*Reading passage:*
· · · · ·
It is not difficult to raise healthy, happy children on a vegetarian or vegan diet as
Undergraduate Koh Ting Ting once cried after eating cake. That was about 15 years ago, around the time she turned vegetarian along with her family when she was six.
Her father, Mr Koh Guan Bin, 54, says: “After she realised that she had accidentally eaten a piece of cake
that contained eggs, she came home crying as she felt very bad about it.”
He and his wife have been vegetarian for 17 years, since they found out about the benefits of the diet that would be “good for health, animals and the planet”.
Ting Ting, now 21, their only child, recalls willingly “giving up my favourite ice cream, pastries and pizza”.
Indeed, in vegetarian families, the children may stick to the food regime better than many might expect.
Mrs Ros Wan, 40, goes so far as to say: “It’s actually the adults who backslide, since we have eaten meat before. The children have no idea what it’s like, they wouldn’t even know if they’ve eaten meat.”
The housewife converted to vegetarianism after getting married because of her husband, and the couple have brought up their two daughters, Pan, 11, and Kai, five, in the same lifestyle from birth.
It is not difficult to raise healthy children on a vegetarian diet, say advocates of vegetarianism.
Teacher Koh Li Keng, 38, says people who think that vegetarian children suffer from malnutrition are mistaken.
A vegan for 13 years, the single mother of a daughter aged 13 and a son aged 11, says: “After I stopped breastfeeding my children, I gave them soy-based milk formula.
“Now, we also eat organic vegetables as a healthier option.”
Experts LifeStyle spoke to agree that it is possible to grow up healthy without eating meat, but they have
caveats.
Dr Han Wee Meng, senior dietitian at KK Women’s and Children’s Hospital, says: “For older children and
teens, the idea of a vegetarian diet may sound healthy. However, without proper planning and guidance,
they may simply cut out, but not substitute, the entire animal food group, leading to inadequate protein,
iron, zinc and calcium intake.”
For infants, he recommends iron-fortified cereals and other vegetarian sources of iron such as eggs or
pureed beans.
Dr Ang Poon Liat, consultant paediatrician at Thomson Medical Centre, recommends that ideally, a
vegetarian should eat a broad-based vegetarian diet supplemented with dairy and eggs to get the missing
nutrients. The addition of these two complete animal foods makes them lacto-ovo-vegetarians or a variation of it.
According to him, vegans, those who do not eat eggs and dairy products, must take supplements of
Docosahexaenoic acid (DHA), which is an omega-3 fatty acid, from algae sources; complete amino acids
from seeds such as quinoa and hempseed; and supplements of methyl B12.
Without these supplements, he warns, they may tend to have weak immune systems.
Nutrition issues aside, another problem for vegetarian parents to consider is whether or not to let their children go their own, perhaps meat-eating, way when they grow up.
· · · · ·
*Work instructions:*
Pick up the article on raising children as vegetarians after its last sentence and continue it. The records that follow are separate material, unrelated to the article.
· · · · ·
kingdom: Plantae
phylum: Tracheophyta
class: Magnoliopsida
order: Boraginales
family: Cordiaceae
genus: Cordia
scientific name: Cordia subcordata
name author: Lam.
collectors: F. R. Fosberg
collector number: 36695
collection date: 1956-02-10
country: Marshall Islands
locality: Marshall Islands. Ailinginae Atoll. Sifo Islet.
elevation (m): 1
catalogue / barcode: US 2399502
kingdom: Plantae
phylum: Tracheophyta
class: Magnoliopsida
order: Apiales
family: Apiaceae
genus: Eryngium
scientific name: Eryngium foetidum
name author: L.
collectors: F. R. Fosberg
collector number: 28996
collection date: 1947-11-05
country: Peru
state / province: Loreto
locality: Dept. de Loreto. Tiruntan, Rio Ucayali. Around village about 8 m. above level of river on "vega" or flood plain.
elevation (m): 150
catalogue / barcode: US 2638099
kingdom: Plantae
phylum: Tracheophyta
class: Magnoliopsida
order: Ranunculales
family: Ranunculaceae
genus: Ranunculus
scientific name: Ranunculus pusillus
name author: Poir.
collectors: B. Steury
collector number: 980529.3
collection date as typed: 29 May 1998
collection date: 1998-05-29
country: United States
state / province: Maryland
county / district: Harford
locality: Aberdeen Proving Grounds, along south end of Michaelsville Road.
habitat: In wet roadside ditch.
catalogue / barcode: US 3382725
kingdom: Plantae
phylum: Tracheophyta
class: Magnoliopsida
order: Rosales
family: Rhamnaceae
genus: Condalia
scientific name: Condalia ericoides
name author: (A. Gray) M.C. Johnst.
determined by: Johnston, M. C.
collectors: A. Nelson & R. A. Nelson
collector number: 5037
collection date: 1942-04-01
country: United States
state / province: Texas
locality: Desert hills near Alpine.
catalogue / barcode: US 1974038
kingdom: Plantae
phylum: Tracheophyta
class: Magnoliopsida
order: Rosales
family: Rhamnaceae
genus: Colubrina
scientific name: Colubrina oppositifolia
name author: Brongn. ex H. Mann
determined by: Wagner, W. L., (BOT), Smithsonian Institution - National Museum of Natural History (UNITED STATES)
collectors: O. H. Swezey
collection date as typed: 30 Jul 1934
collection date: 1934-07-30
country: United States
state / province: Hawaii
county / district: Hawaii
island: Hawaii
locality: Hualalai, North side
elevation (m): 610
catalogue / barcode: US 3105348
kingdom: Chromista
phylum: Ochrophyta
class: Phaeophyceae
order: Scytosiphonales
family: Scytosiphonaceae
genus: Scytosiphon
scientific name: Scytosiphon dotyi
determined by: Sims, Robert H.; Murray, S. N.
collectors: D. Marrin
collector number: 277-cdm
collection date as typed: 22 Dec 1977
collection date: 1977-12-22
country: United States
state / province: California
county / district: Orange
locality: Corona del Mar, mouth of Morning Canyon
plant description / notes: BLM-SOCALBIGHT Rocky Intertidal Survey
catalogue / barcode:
· · · · ·
*Response box:*
Church pastor Paulraj Masillamony, 43, who turned vegetarian for health reasons along with his father when he was eight years old, allows his children to make their own choices.
He says: “I do not insist that my children have to be vegetarians. They grow up in the lifestyle and are educated to know that being vegetarian is good for their
health. They can see the benefits for themselves.”
He and his wife allow them to eat chocolates or
cakes “only on occasion and out of respect for the people who offer them such treats”.
His children have continued being vegetarian by choice, having eaten meat only by accident.
Daughter Betty Pauline, 13, says she does not like the taste of fish, while son Beniel Paul, 16, does not
think much of the taste of chicken and fish, which he ate thinking they were
mock meats.
In school, Betty Pauline does not face pressure from her friends to eat meat, even though most of them are not vegetarian.
She takes home-cooked meals to school and tries to tell her friends about the benefits of vegetarianism.
“Sometimes, when I see the look on their faces, I think they don’t want to hear about it,” she says.
Mrs Wan’s elder daughter Pan, who studies at the International Community School, says her friends find
her lifestyle choice to be “different but interesting”.
And they do not force her to try their food.
She says: “Even if I did eat some meat, I would probably just vomit it out.”
For Ms Koh Li Keng, educating her children about the vegan lifestyle is critical, so that they do not face
problems when they go to school.
She says: “I ask my children, if I cut you, do you feel pain? They can understand that.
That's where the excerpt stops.